• **Records for the task**
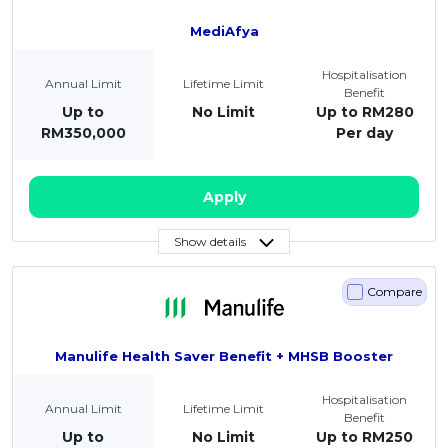
MediAfya
Hospitalisation
Annual Limit
Lifetime Limit
Benefit
Up to
No Limit
Up to RM280
RM350,000
Per day
Apply
Show details
Compare
Manulife Health Saver Benefit + MHSB Booster
Hospitalisation
Annual Limit
Lifetime Limit
Benefit
Up to
No Limit
Up to RM250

• **Assignment**
When you transcribe the lines above, keep every word exact but leave the pictures behind.

• **Solution to the exercise**
MediAfya
Hospitalisation
Annual Limit
Lifetime Limit
Benefit
Up to
No Limit
Up to RM280
RM350,000
Per day
Apply
Show details
Compare
Manulife Health Saver Benefit + MHSB Booster
Hospitalisation
Annual Limit
Lifetime Limit
Benefit
Up to
No Limit
Up to RM250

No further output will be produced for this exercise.